At This Dinner, Harmony Is Served

By Rowan Philp and Phil McCombs
Washington Post Staff Writers
Monday , September 18, 2000 ; C01

India and America clinked glasses in their new whirlwind friendship at an elaborate and exotic state dinner at the White House last night as Prime Minister Atal Bihari Vajpayee profusely praised Bill and Hillary Clinton--and also Christopher Columbus, "who set sail for India but landed in America. I wonder where we would be if he had actually reached India."

The line got a big laugh from the nearly 700 assorted political, business and entertainment glitterati lucky enough to snag one of the coveted seats in what was by far the largest--and possibly last--such event of the Clinton administration.

For his part, the president quipped in his pre-dinner toast that Vajpayee, "when he's not writing Hindi poetry, actually likes to read novels by John Grisham. I am actually related to the Grishams, but all Grishams with money are distant relatives."

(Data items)
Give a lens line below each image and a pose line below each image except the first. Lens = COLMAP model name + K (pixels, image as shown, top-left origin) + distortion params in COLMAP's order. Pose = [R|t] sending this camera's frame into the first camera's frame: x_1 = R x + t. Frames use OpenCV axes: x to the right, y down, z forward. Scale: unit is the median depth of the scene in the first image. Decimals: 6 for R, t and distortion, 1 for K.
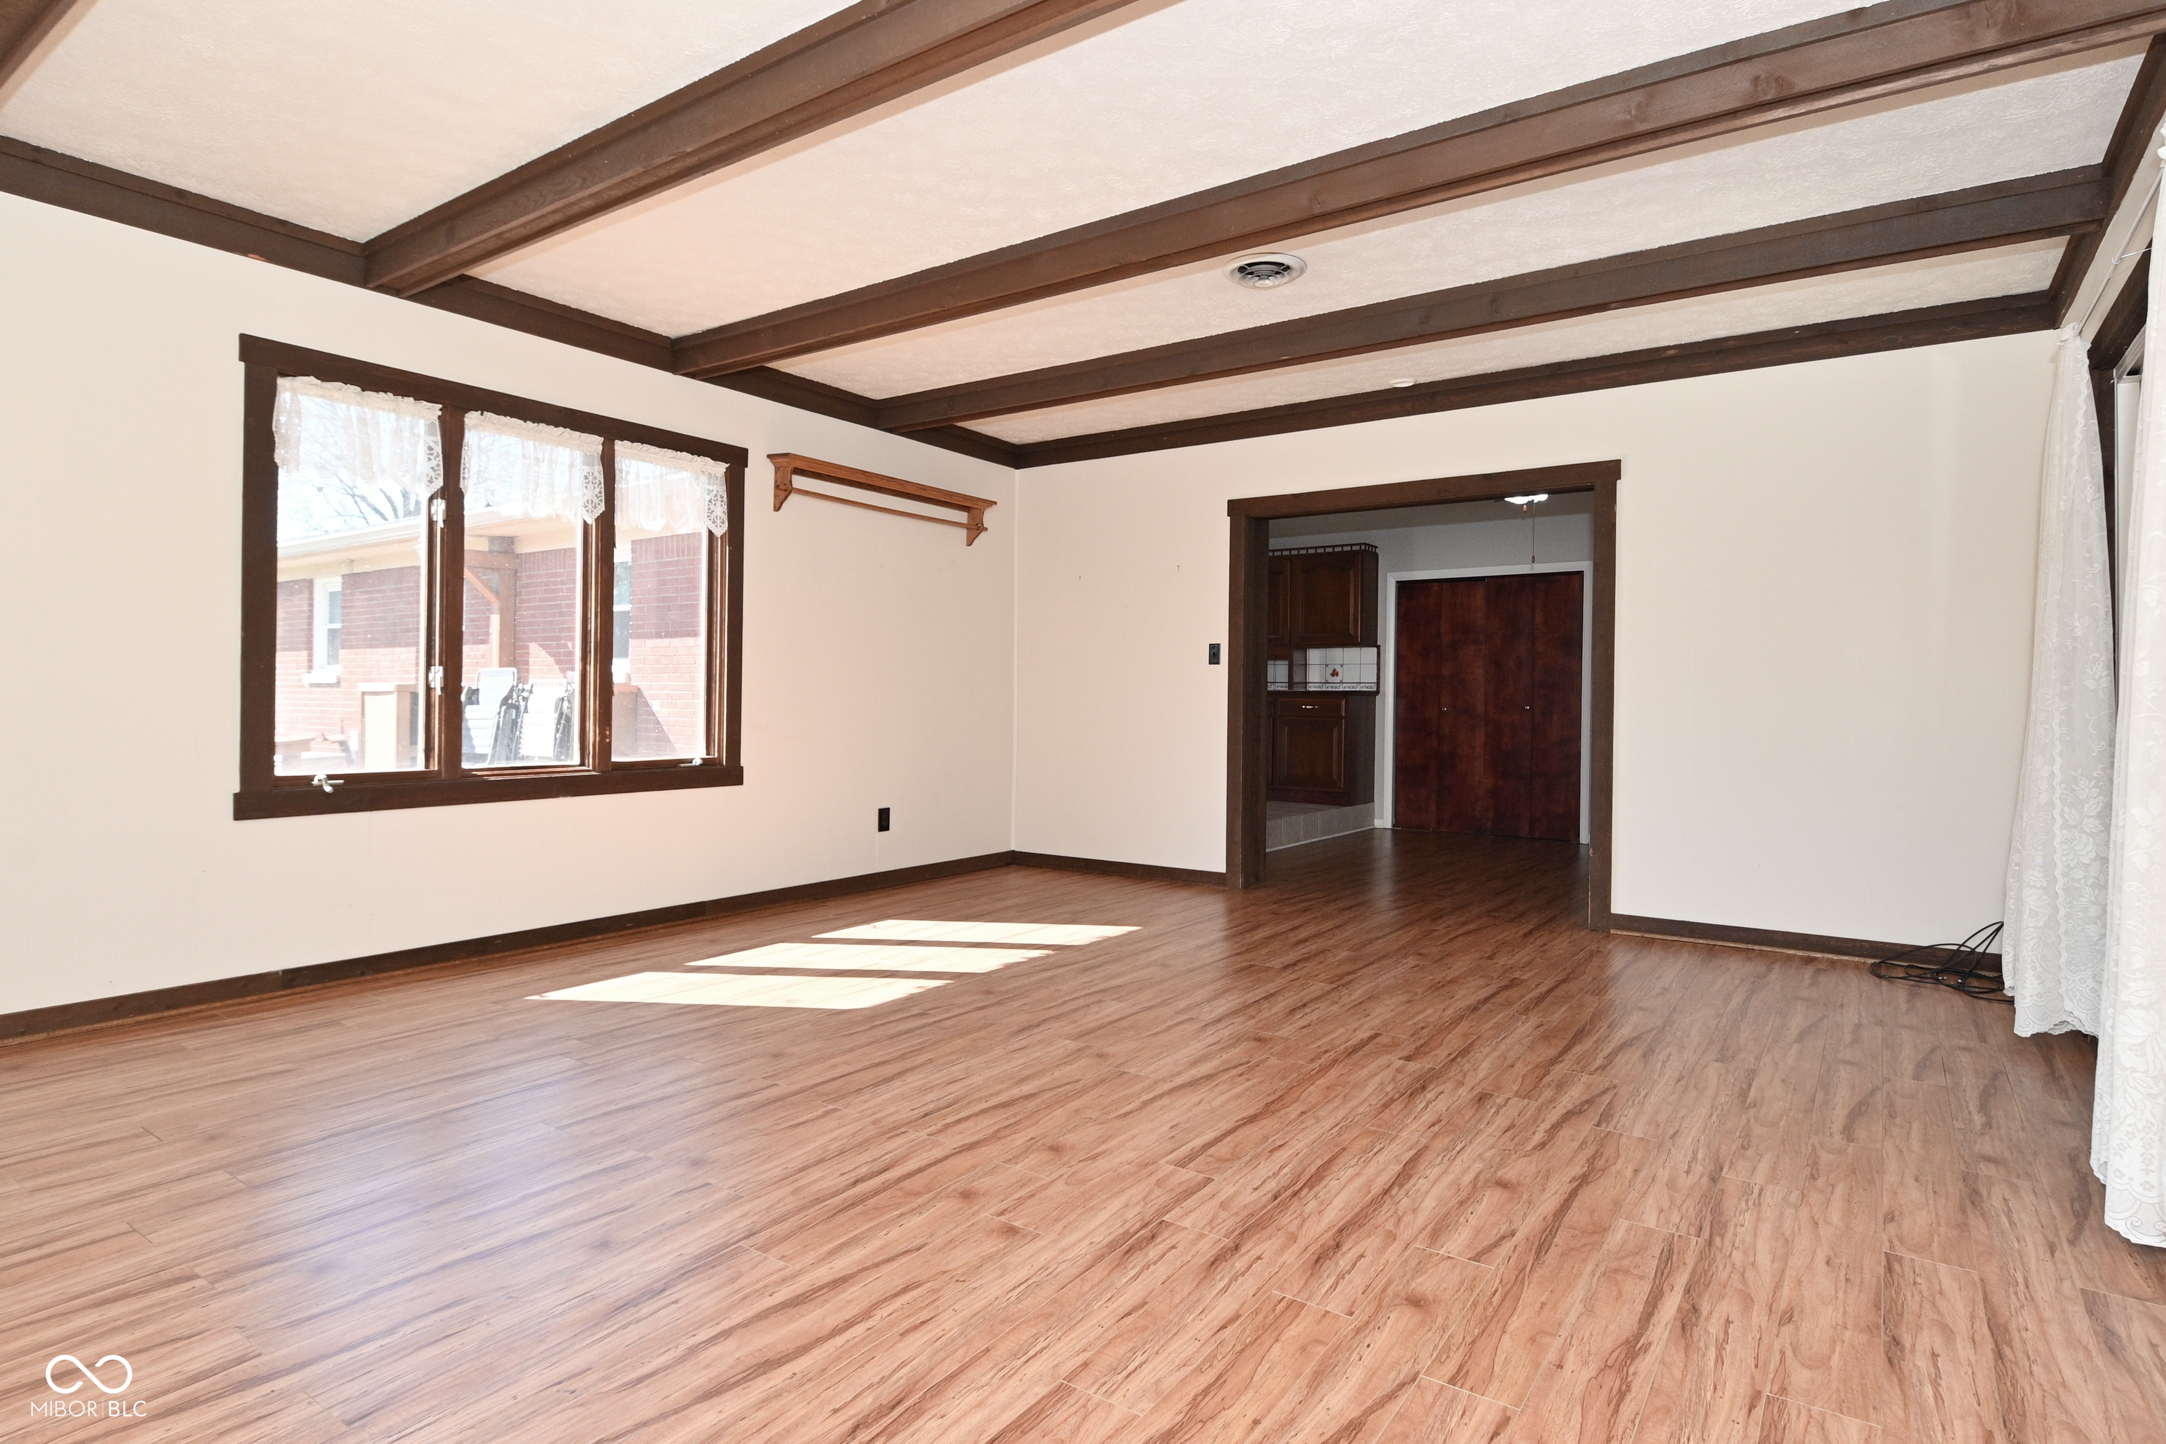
lens RADIAL K [[1137.2, 0, 1087.7], [0, 1137.2, 705.1], [0, 0, 1]] dist [0.019976, -0.029332]
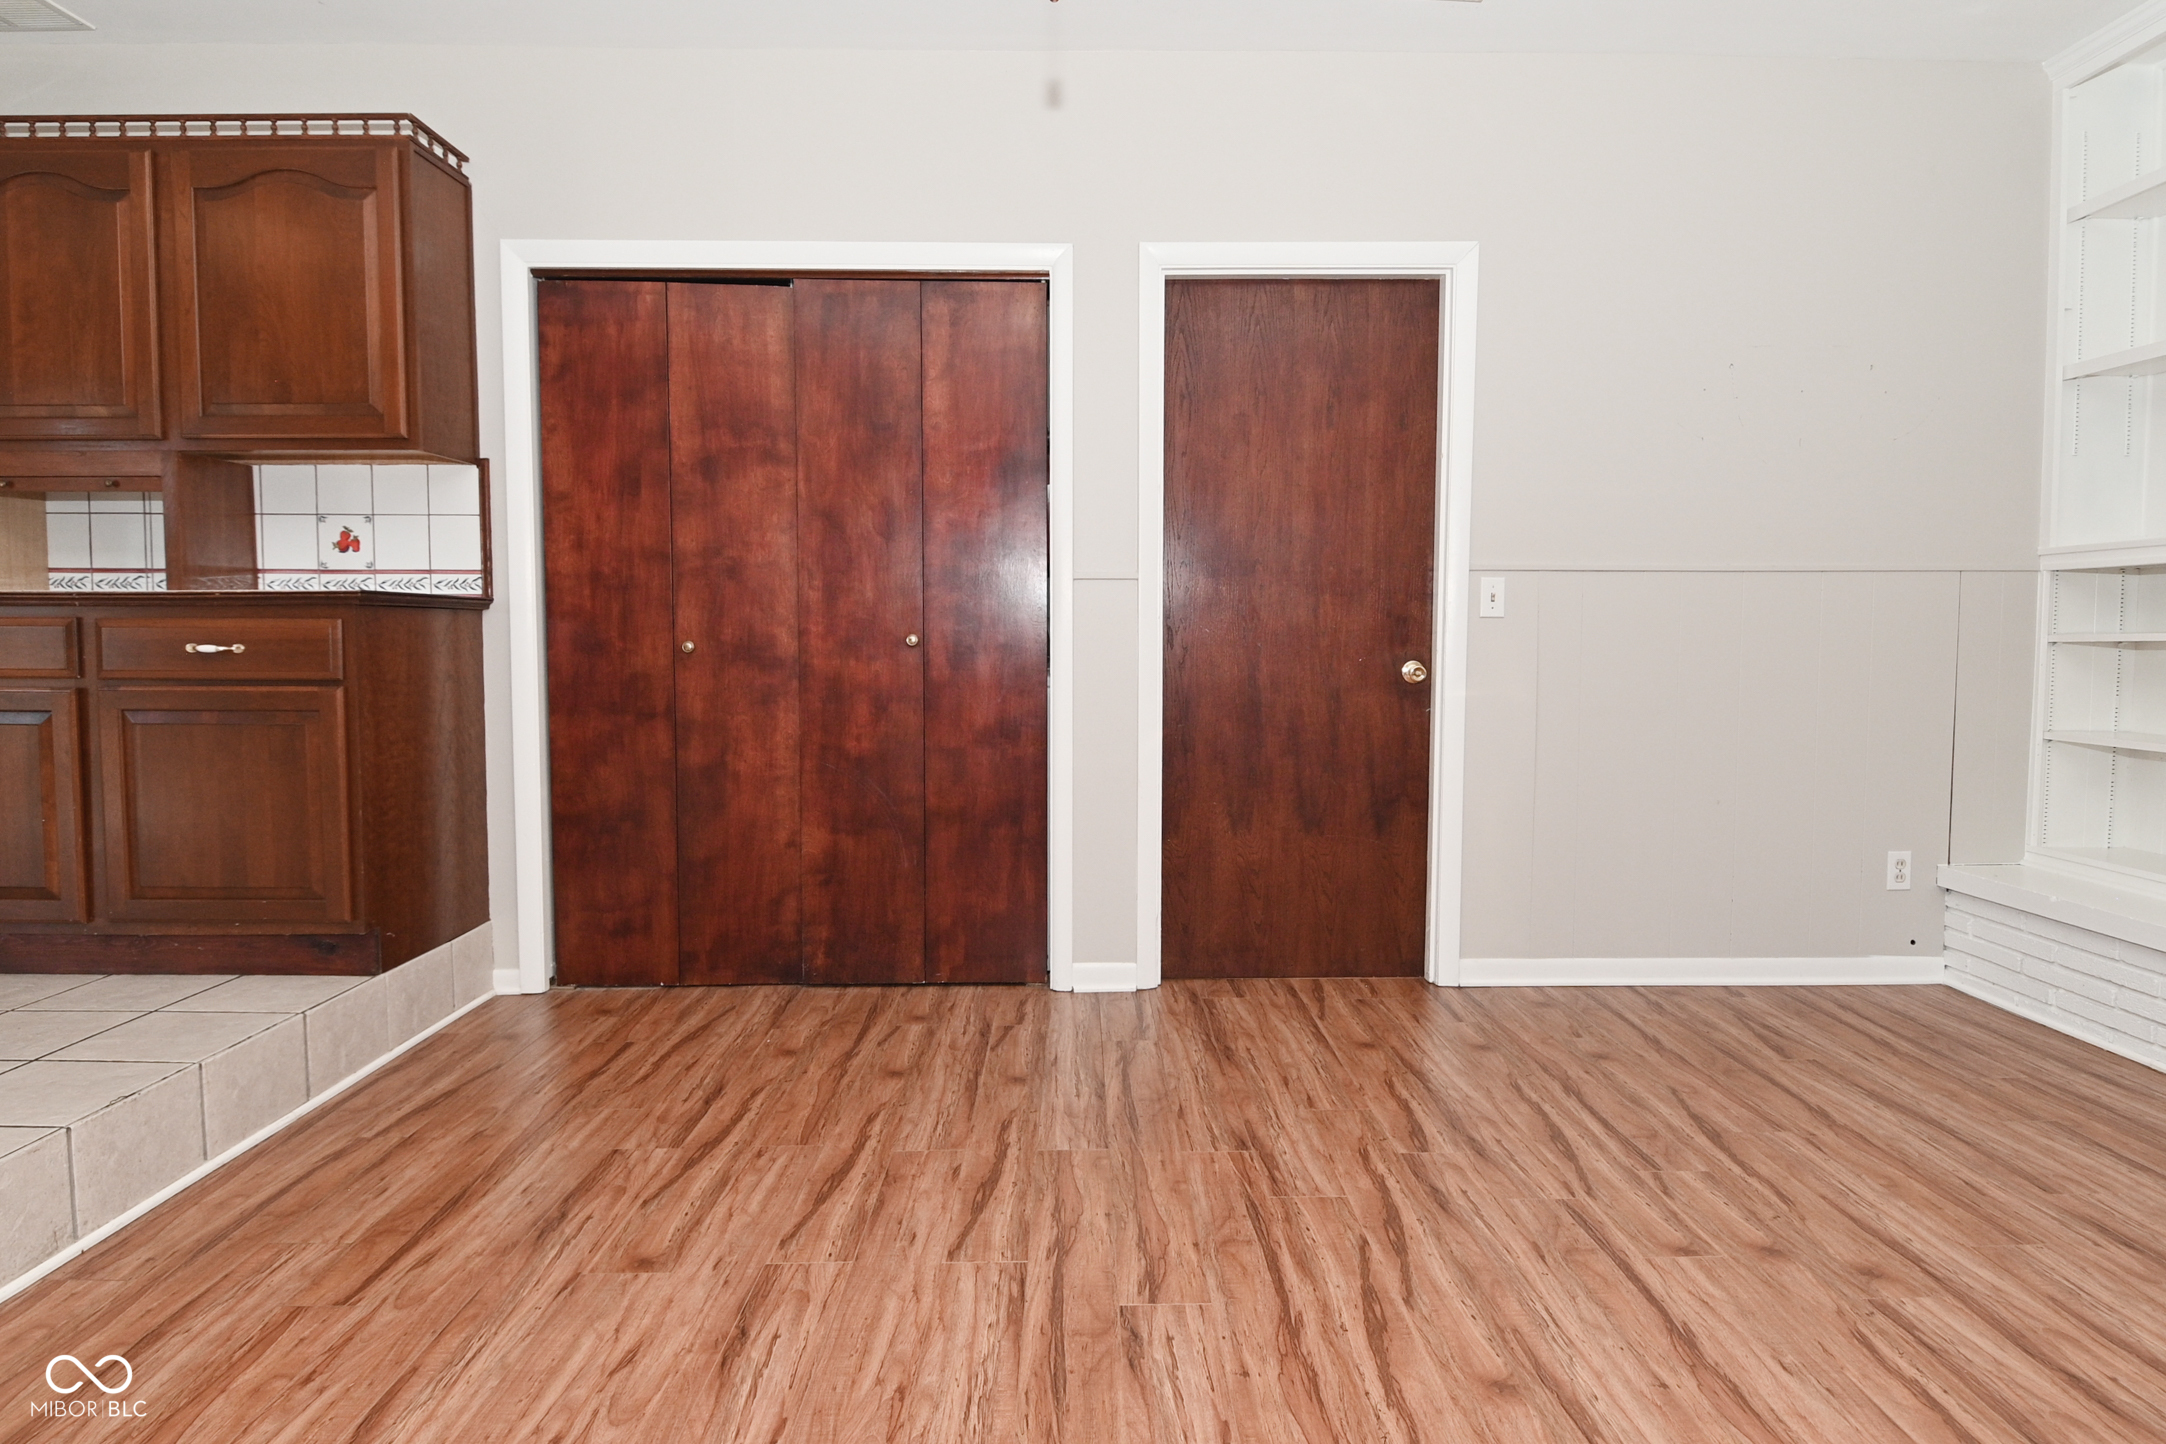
lens RADIAL K [[1220.5, 0, 1108.7], [0, 1220.5, 701.2], [0, 0, 1]] dist [0.027568, -0.039983]
pose [[0.807468, -0.044685, 0.588216, 0.555364], [0.010927, 0.998089, 0.060822, -0.003232], [-0.589810, -0.042684, 0.806413, 1.758276]]
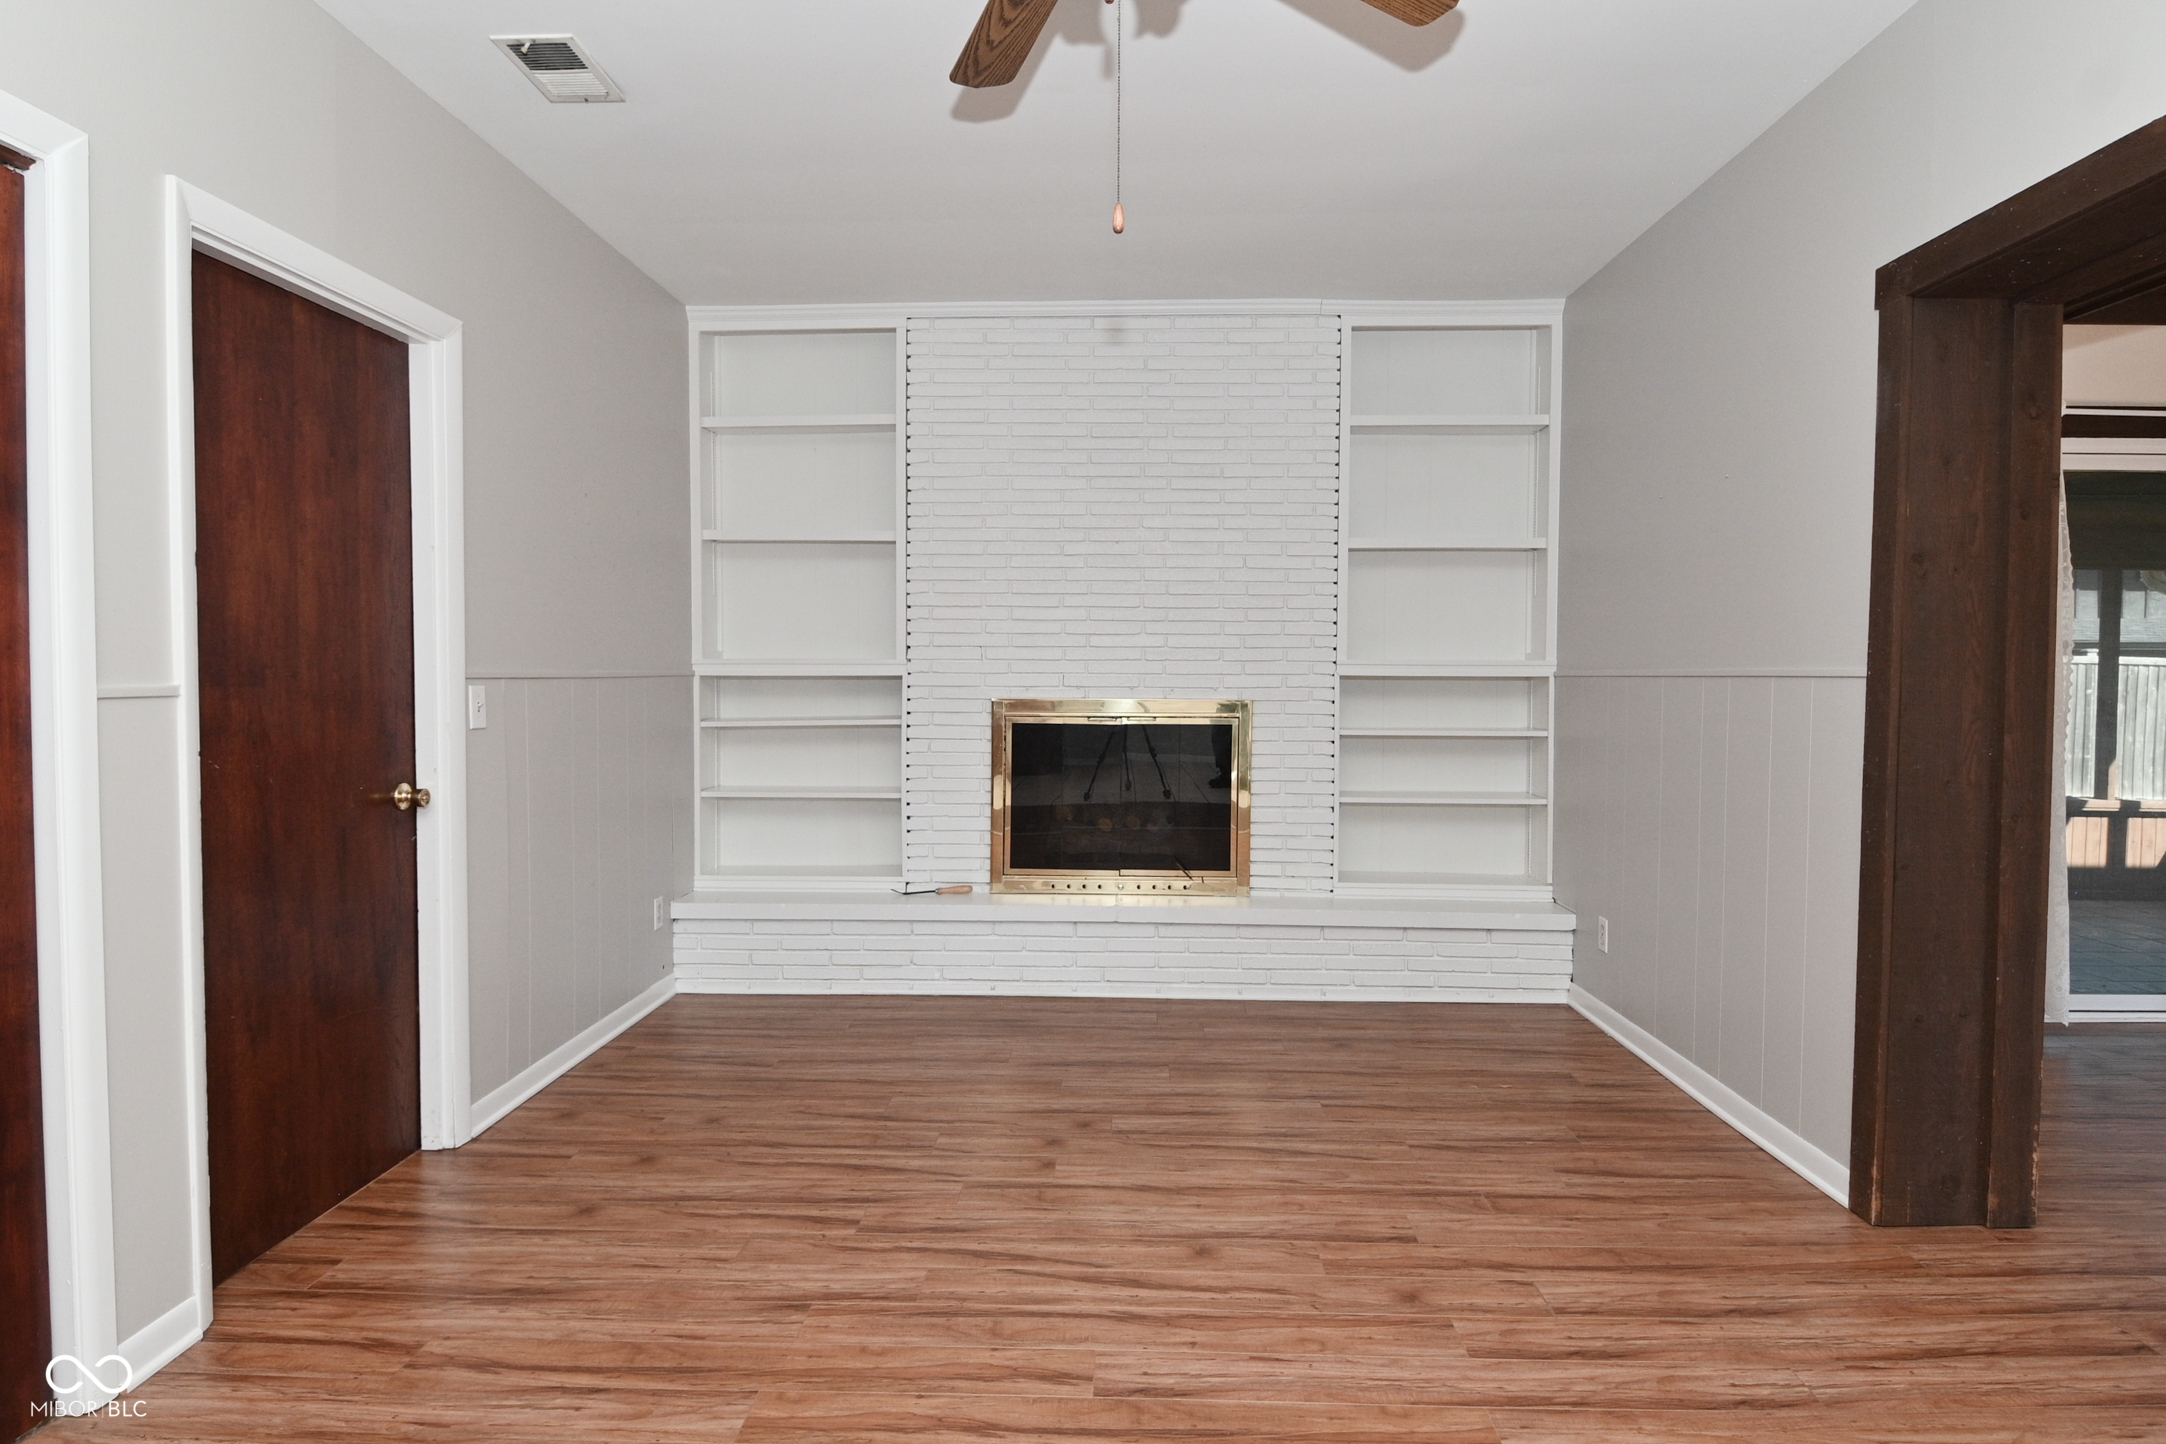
lens RADIAL K [[1198.1, 0, 1081.5], [0, 1198.1, 707.3], [0, 0, 1]] dist [0.027905, -0.039516]
pose [[-0.537353, -0.038983, 0.842456, 0.372024], [-0.006441, 0.999092, 0.042123, -0.070661], [-0.843333, 0.017209, -0.537116, 2.557284]]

PROMPT 1 ▸
Answer these questions about the state dinner article:
(a) About how many guests attended the dinner?
(b) According to the president, which author's novels does Vajpayee like to read?
(c) On what date did the article run?
PROMPT 2 ▸ Reproduce the state dinner article from "At This Dinner, Harmony" up to and including "the Clinton administration.", substituting "celebrities" for "glitterati".
PROMPT 3 ▸ Proceed with the article on the White House state dinner for India's prime minister, starting after its last sentence.

TASK OUTPUT 1 ▸
(a) Nearly 700.
(b) John Grisham.
(c) Monday, September 18, 2000.

TASK OUTPUT 2 ▸
At This Dinner, Harmony Is Served

By Rowan Philp and Phil McCombs
Washington Post Staff Writers
Monday , September 18, 2000 ; C01

India and America clinked glasses in their new whirlwind friendship at an elaborate and exotic state dinner at the White House last night as Prime Minister Atal Bihari Vajpayee profusely praised Bill and Hillary Clinton--and also Christopher Columbus, "who set sail for India but landed in America. I wonder where we would be if he had actually reached India."

The line got a big laugh from the nearly 700 assorted political, business and entertainment celebrities lucky enough to snag one of the coveted seats in what was by far the largest--and possibly last--such event of the Clinton administration.

TASK OUTPUT 3 ▸
Another laugh. And thus the leaders of the world's two largest democracies bonded in that human way that can send a ray of hope into the vast threat posed by the presence of nuclear weapons on the subcontinent and the ongoing dispute between India and Pakistan over Kashmir.

The threat was certainly on the minds of many guests last night, underlying a general atmosphere of brotherly jollity in the tented palace of gold, pomegranate and more gold on the South Lawn.

"I think the threat of nuclear annihilation has been played down during this visit," said Indian author Ved Mehta, one of scores of prominent Indians and Indian Americans on the scene. "India cannot fight mosquitoes--what will they do with nuclear bombs?"

Said model and political-environmental activist Christie Brinkley, dressed in drop-diamond earrings and a body-clinging beige dress: "It would be great if India and Pakistan could find friendship like this and save us from nuclear destruction."

As she spoke before clicking cameras at the White House's east guest entrance, her husband, architect Peter Cook, stood by solicitously, his unmoving right hand firmly planted upon the exact epicenter of her behind.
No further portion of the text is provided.